Directive: Reproduce the text of every one of the following records word for word, without the pictures.

(Exercise materials Opens)

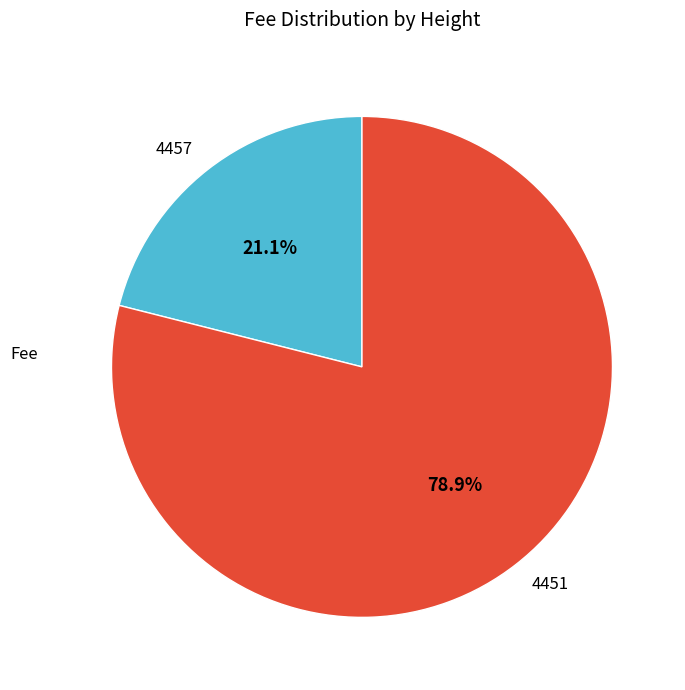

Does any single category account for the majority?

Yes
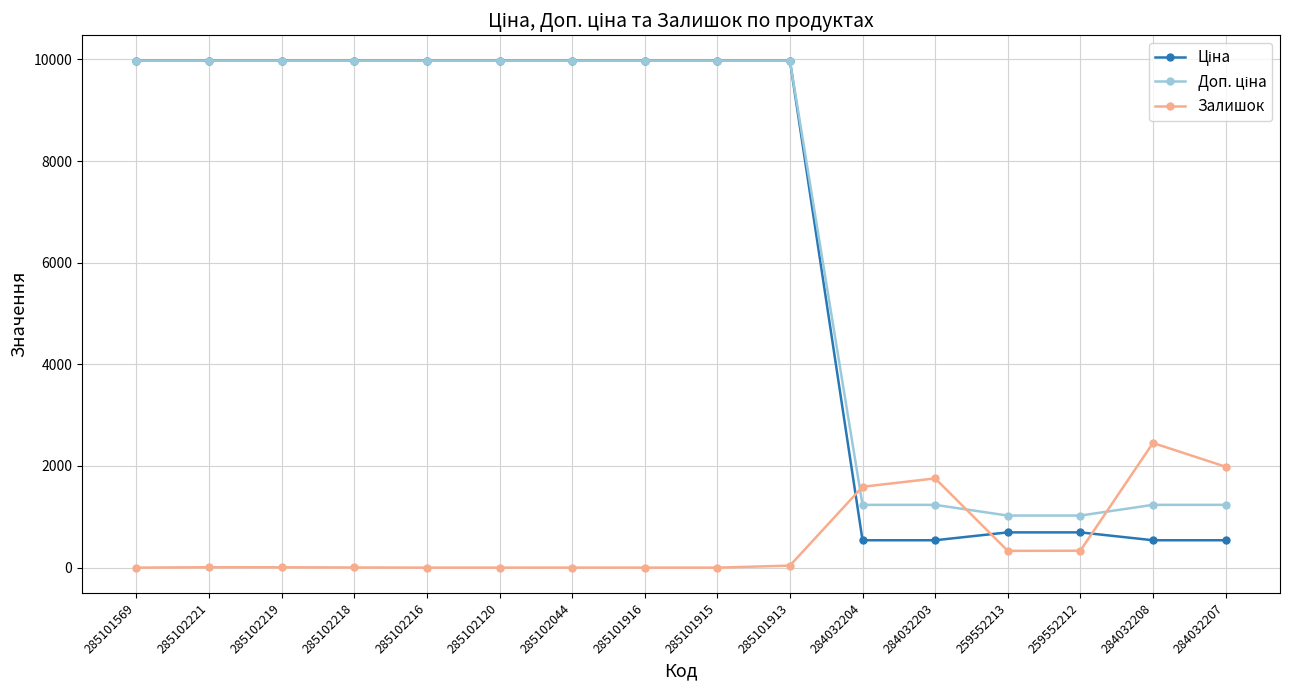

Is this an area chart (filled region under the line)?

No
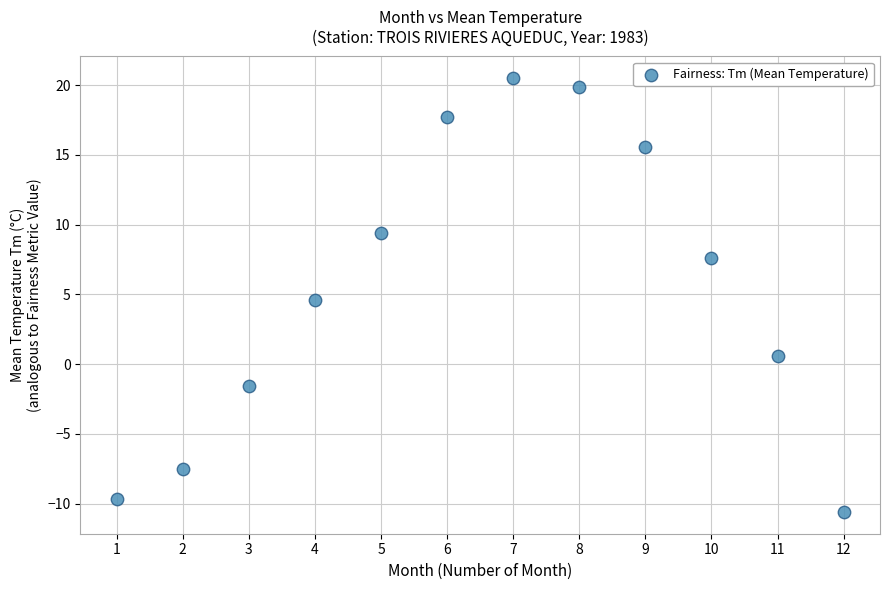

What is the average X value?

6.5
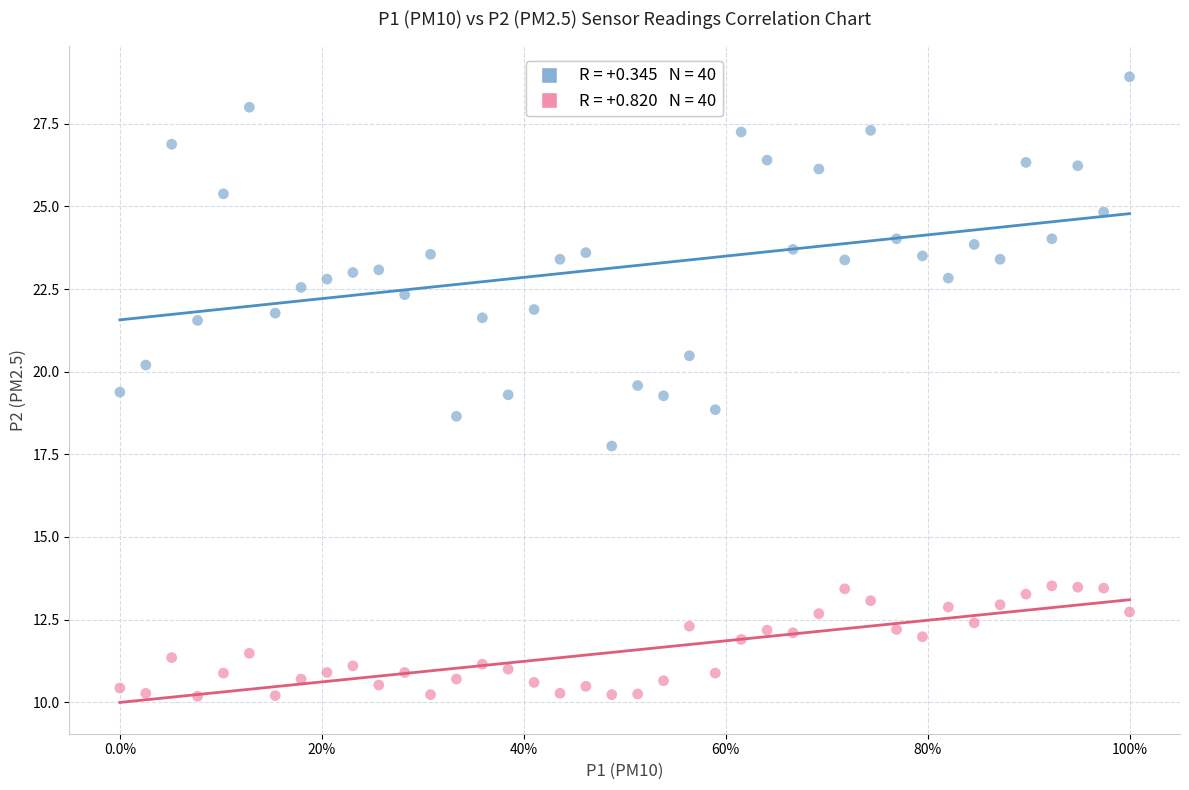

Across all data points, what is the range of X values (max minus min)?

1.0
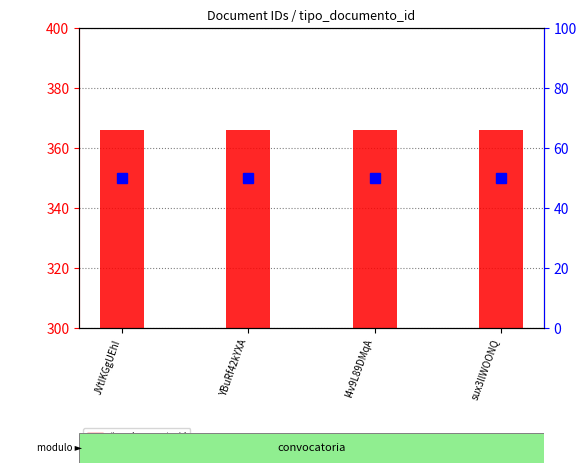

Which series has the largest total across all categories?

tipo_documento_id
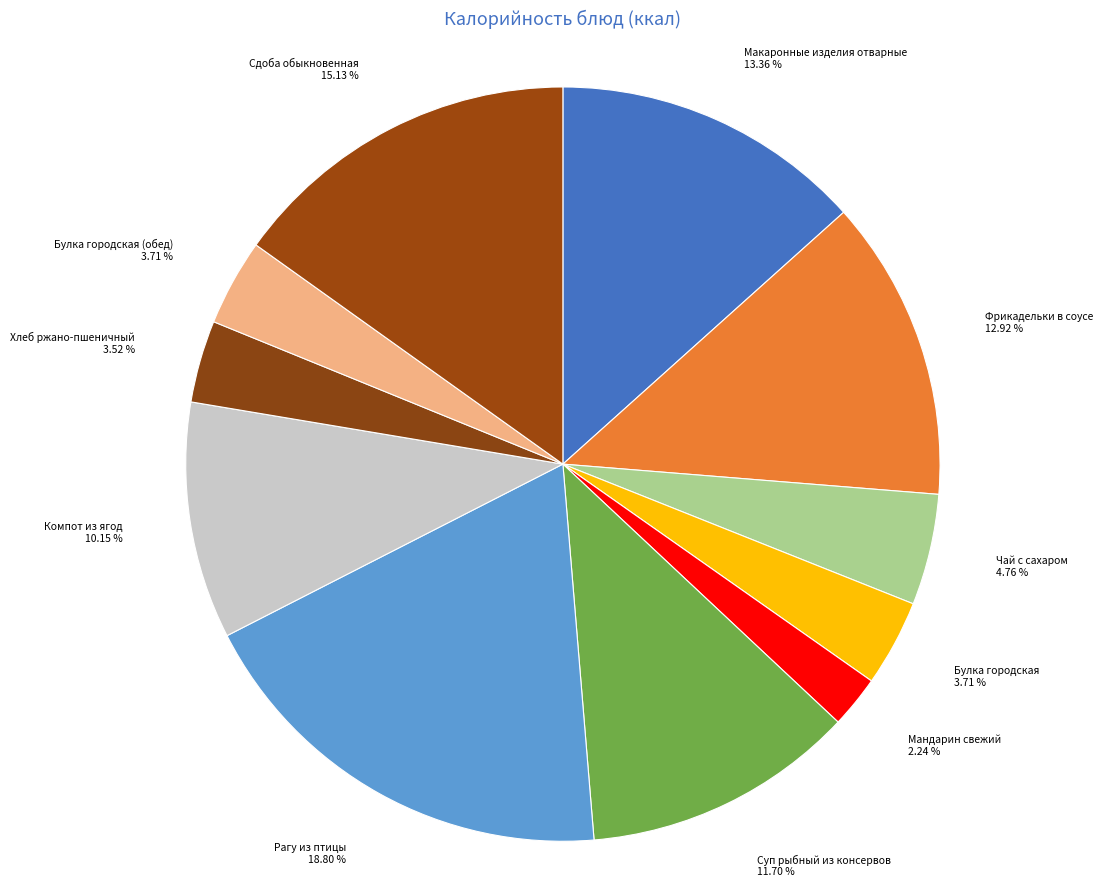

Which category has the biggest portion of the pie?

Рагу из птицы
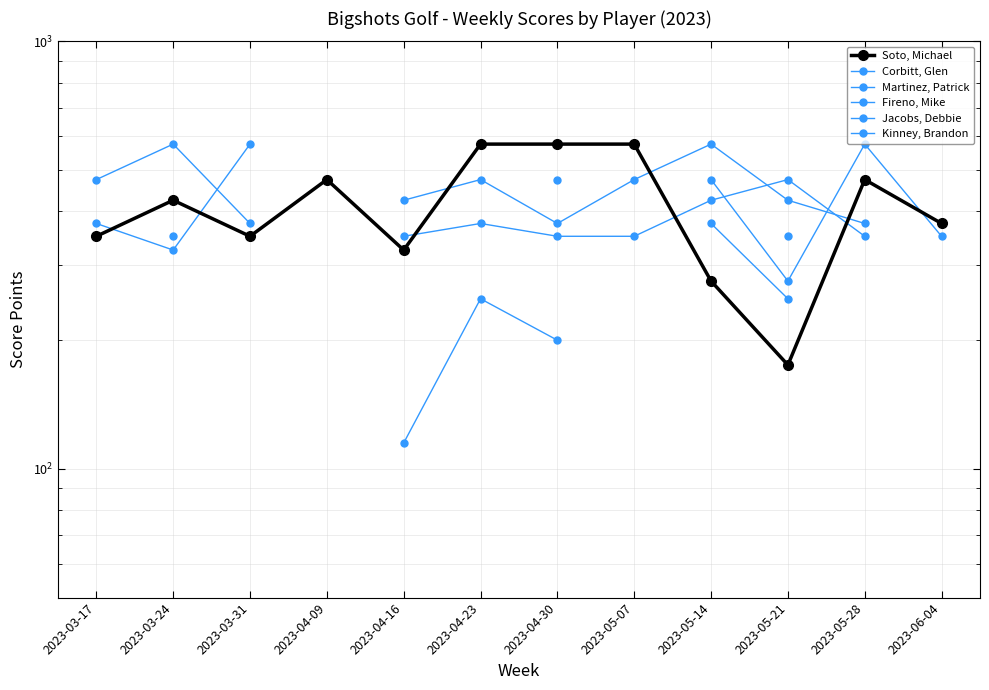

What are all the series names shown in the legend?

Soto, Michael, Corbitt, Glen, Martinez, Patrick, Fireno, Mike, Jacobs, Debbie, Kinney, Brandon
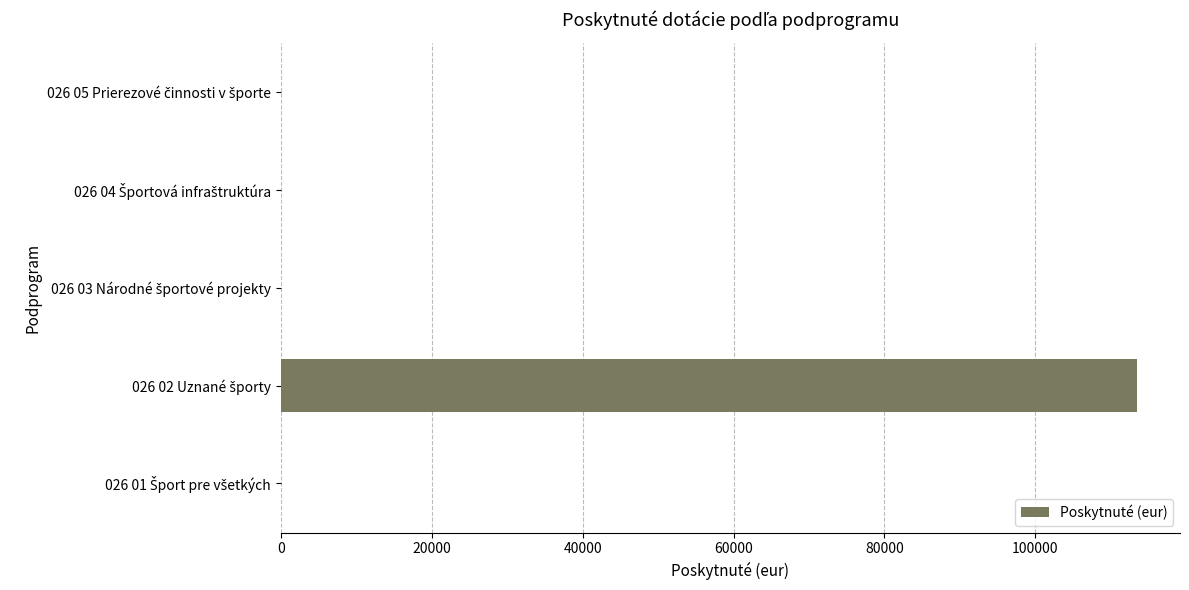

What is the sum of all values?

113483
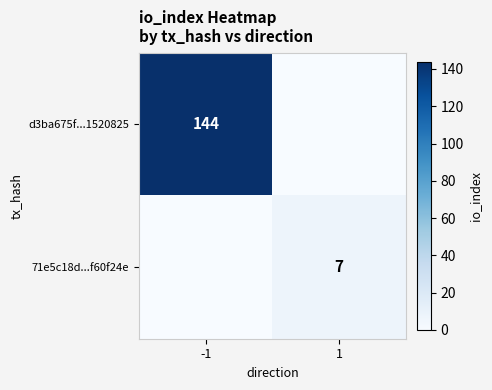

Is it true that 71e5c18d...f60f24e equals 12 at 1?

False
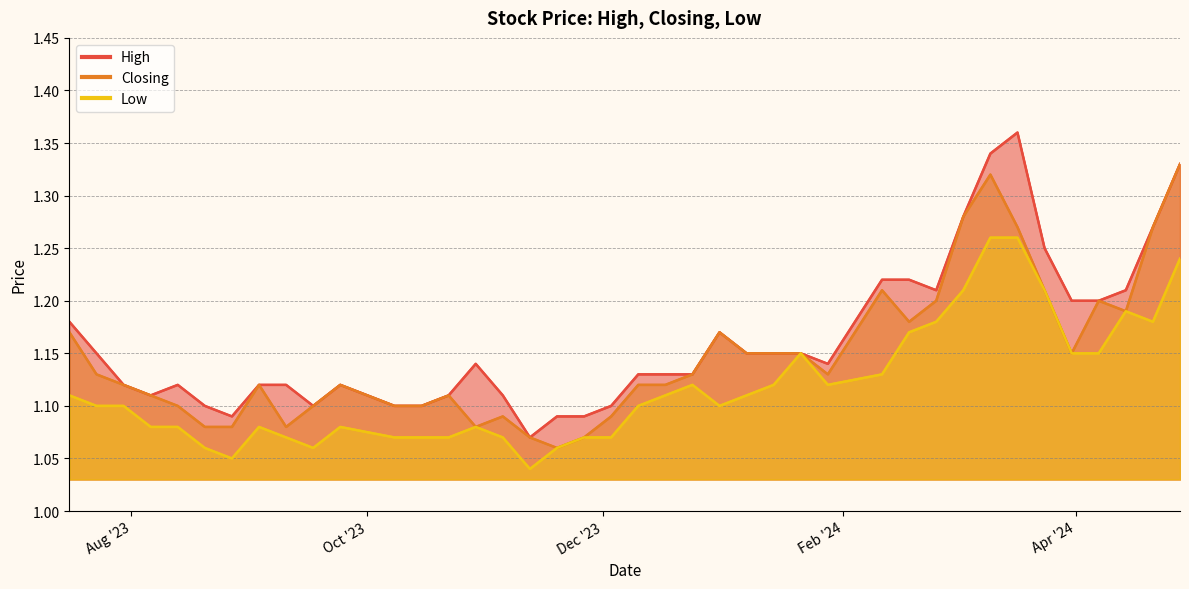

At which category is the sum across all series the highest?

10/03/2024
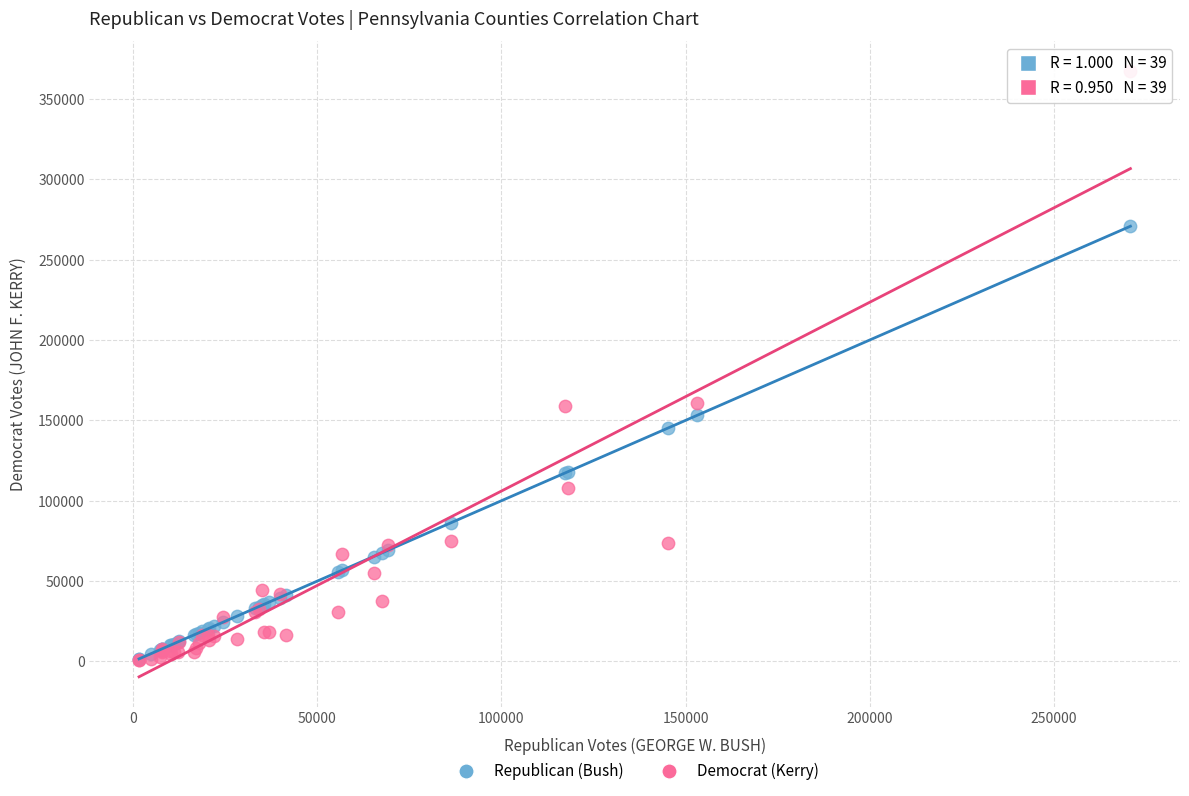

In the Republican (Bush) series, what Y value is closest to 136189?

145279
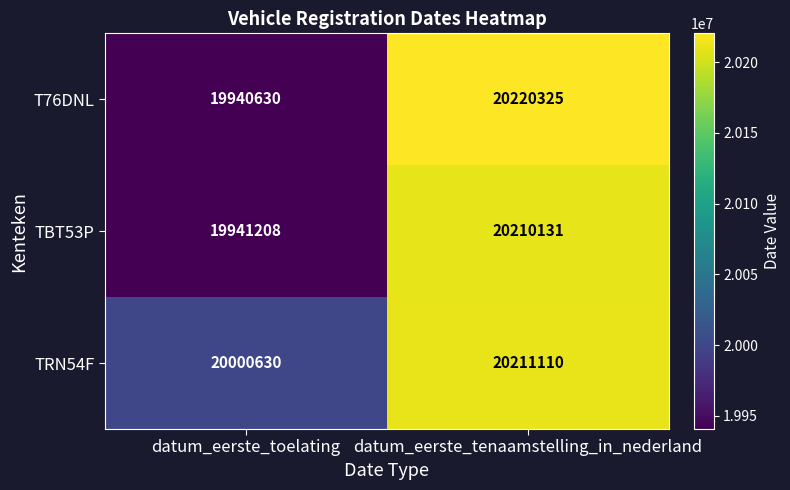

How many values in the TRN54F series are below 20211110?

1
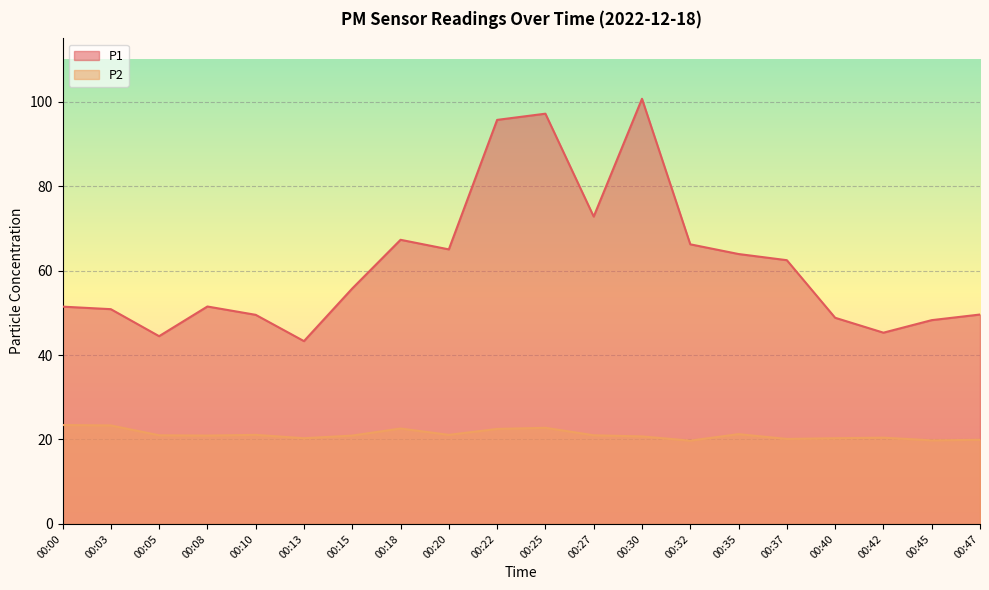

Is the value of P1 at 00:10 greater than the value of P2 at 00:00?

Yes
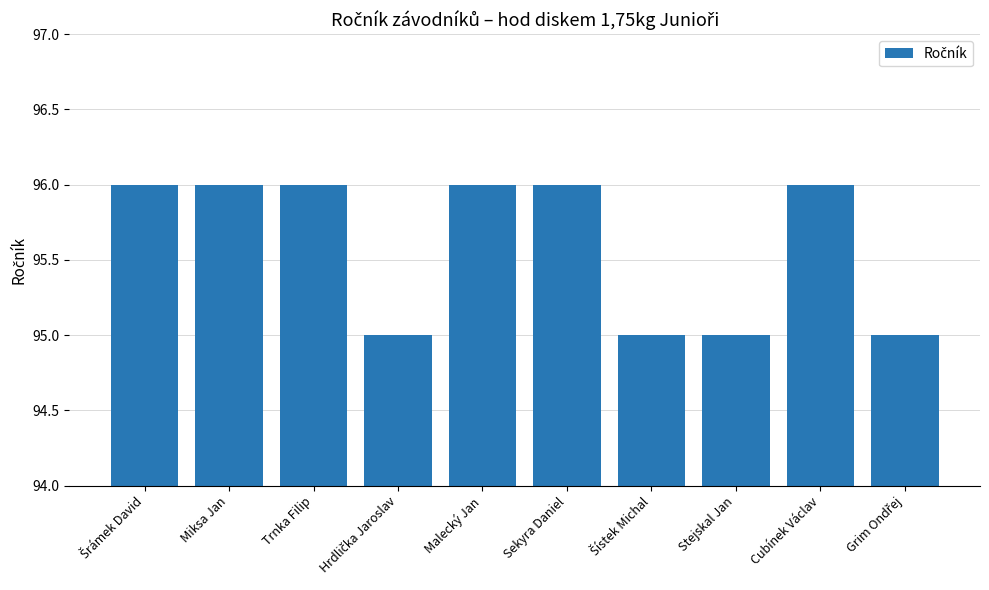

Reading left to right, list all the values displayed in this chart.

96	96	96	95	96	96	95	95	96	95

(Exercise materials Closes)

Completed exercise:
Does any single category account for the majority?

Yes

Is this an area chart (filled region under the line)?

No

What is the average X value?

6.5

Across all data points, what is the range of X values (max minus min)?

1.0

Which series has the largest total across all categories?

tipo_documento_id

Which category has the biggest portion of the pie?

Рагу из птицы

What are all the series names shown in the legend?

Soto, Michael, Corbitt, Glen, Martinez, Patrick, Fireno, Mike, Jacobs, Debbie, Kinney, Brandon

What is the sum of all values?

113483

Is it true that 71e5c18d...f60f24e equals 12 at 1?

False

At which category is the sum across all series the highest?

10/03/2024

In the Republican (Bush) series, what Y value is closest to 136189?

145279

How many values in the TRN54F series are below 20211110?

1

Is the value of P1 at 00:10 greater than the value of P2 at 00:00?

Yes

Reading left to right, list all the values displayed in this chart.

96	96	96	95	96	96	95	95	96	95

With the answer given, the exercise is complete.